The RCP and COVID-19

As a leading health organisation aimed at improving patient care and preventing disease worldwide, the RCP is committed to helping the country learn from the COVID-19 pandemic.

Our members were at the centre of NHS efforts to respond to the COVID-19 pandemic. The official UK COVID-19 inquiry will be crucial to identify and recommend changes to improve preparedness for and management of future crises. 

A public independent inquiry into the handling of COVID-19 was announced by the government in May 2021. The final terms of reference were accepted by the Prime Minister on 28 June 2022, meaning the inquiry can now begin its work. Oral evidence sessions will not begin until 2023. 

What is the RCP doing?  

The RCP has actively engaged with the COVID-19 inquiry since it was announced. The insights from our COVID-19 workforce impact surveys will be invaluable to communicating the experiences of physicians during the pandemic. We will submit evidence directly and via the Academy of Medical Royal Colleges.

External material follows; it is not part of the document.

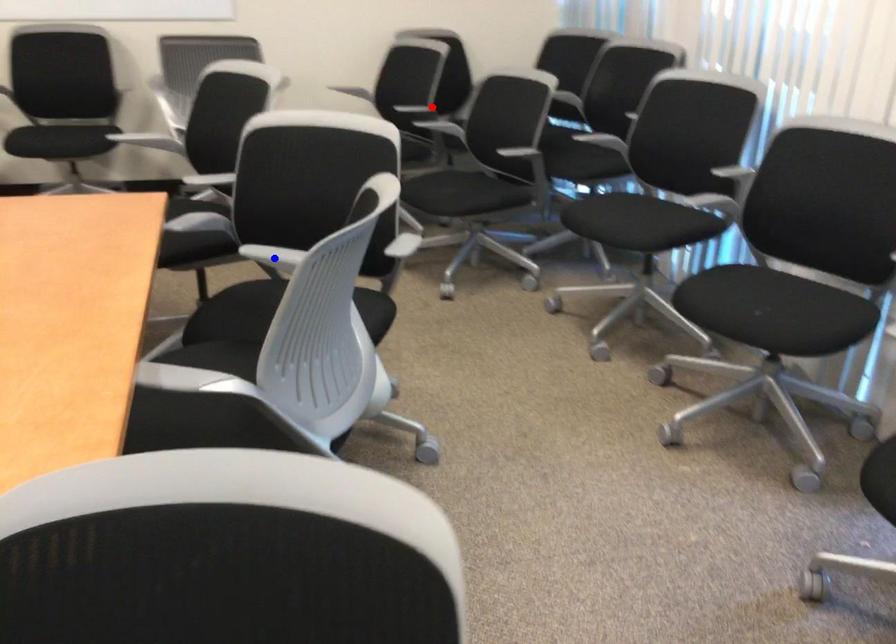
Question: Which of the two points in the image is closer to the camera?

Choices:
 (A) Blue point is closer.
 (B) Red point is closer.

Answer: (A)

The RCP responded to the announcement of the inquiry in May 2021, saying that ‘preparedness’ needed to be defined widely enough to take into account the greater impact of COVID-19 in the UK because of the state of public health and inequality. We then responded to the Terms of Reference consultation in March 2022, saying we were pleased that the final Terms of Reference had been broadened to consider the unequal impact of the pandemic.

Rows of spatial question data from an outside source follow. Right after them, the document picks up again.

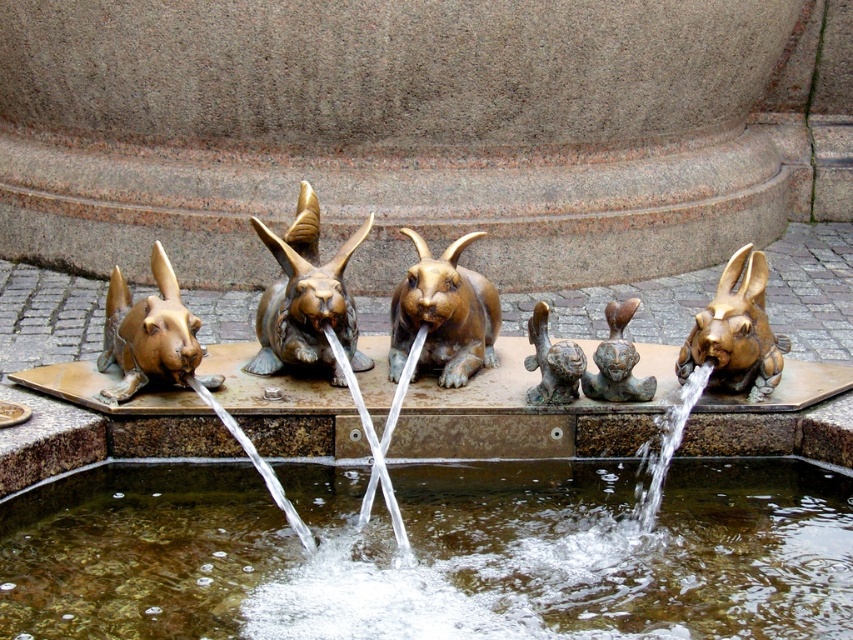
Between clear water at fountain center and bronze rabbit at center, which one appears on the left side from the viewer's perspective?

bronze rabbit at center

Does clear water at fountain center have a lesser height compared to bronze rabbit at center?

Yes.

Is point (35, 570) farther from camera compared to point (268, 294)?

No, it is in front of (268, 294).

I want to click on clear water at fountain center, so click(431, 552).

Does point (724, 264) lie behind point (538, 300)?

Yes, point (724, 264) is behind point (538, 300).

Is gold-bronze rabbit at right to the left of brass rabbit at center from the viewer's perspective?

Incorrect, gold-bronze rabbit at right is not on the left side of brass rabbit at center.

Who is more forward, (752, 330) or (549, 401)?

Point (549, 401) is more forward.

Find the location of a particular element. gold-bronze rabbit at right is located at coordinates (735, 332).

Can you confirm if gold metallic rabbit at left is positioned above bronze/brass figure at center?

Correct, gold metallic rabbit at left is located above bronze/brass figure at center.

Who is more forward, (x=163, y=324) or (x=602, y=388)?

Positioned in front is point (x=163, y=324).

I want to click on gold metallic rabbit at left, so click(x=148, y=332).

Module 3: Impact of Covid-19 pandemic on healthcare systems in the 4 nations of the UK

In November 2022 the RCP was identified by the inquiry as an organisation “likely to have important information to share with it in relation to Module 3 specifically.” Preliminary to formal requests for evidence, we were asked if we would provide brief informal information about:

  • our function and role, in general and in relation to the pandemic
  • what we consider to be the key issues relevant to the matters set out in the provisional outline of scope for Module 3
  • lessons learned that we identified in relation to responses to the pandemic, the impact on healthcare systems and how those lessons might apply in future
  • key documents.

We said we consider the key issues to be:

  • infection control in hospitals and protection of healthcare professionals, including provision of and access to personal protective equipment (PPE), individual risk assessment for healthcare professionals and ventilation of buildings
  • the disproportionate level of infection with and mortality from COVID-19 among ethnic minority healthcare professionals and patients
  • the disproportionate level of infection with and mortality from COVID-19 based on socioeconomic status
  • staffing levels, critical care capacity and diagnostic capability, and the associated impact on the health and wellbeing of patients and staff
  • the impact of the pandemic and the formative experience of healthcare in distress on the training, career progression and physical and mental health of medical students, foundation doctors and trainee doctors
  • the identification of people at particular risk from COVID-19 infection and the socioeconomic impacts of shielding
  • general levels of UK population health and their relation to COVID-19 mortality, such as high levels of obesity.

We said that, without wishing to pre-judge the findings of the inquiry, we felt that the pandemic taught us that

  • clear communication is important at all times but during a pandemic is crucial, and inconsistencies in messaging from government – with statements from Ministers often not reflecting the experiences of our members - caused confusion among both healthcare professionals and the public
  • staffing levels and therefore care capacity within the health and social care system were not adequate to both deliver routine care and respond to the pandemic, which led to a significant increase in an already significant backlog of care
  • the additional pressure on an already inadequate workforce had a negative impact on morale and people leaving healthcare professions
  • a reduction in bureaucracy in many cases led to rapid change to meet local needs by enabling clinical leadership and partnerships with management at the local level
  • stocks of PPE may or may not have been adequate but they were not in the right place at the right time and there was confusion over the appropriate levels of protection in different healthcare settings
  • the system was not fully prepared to protect healthcare professionals by providing adequate rapid testing, individualised risk assessments and flexible working conditions
  • poor and worsening levels of UK population health contributed to higher levels of mortality from COVID-19 and health inequality that existed before the pandemic was exacerbated by it.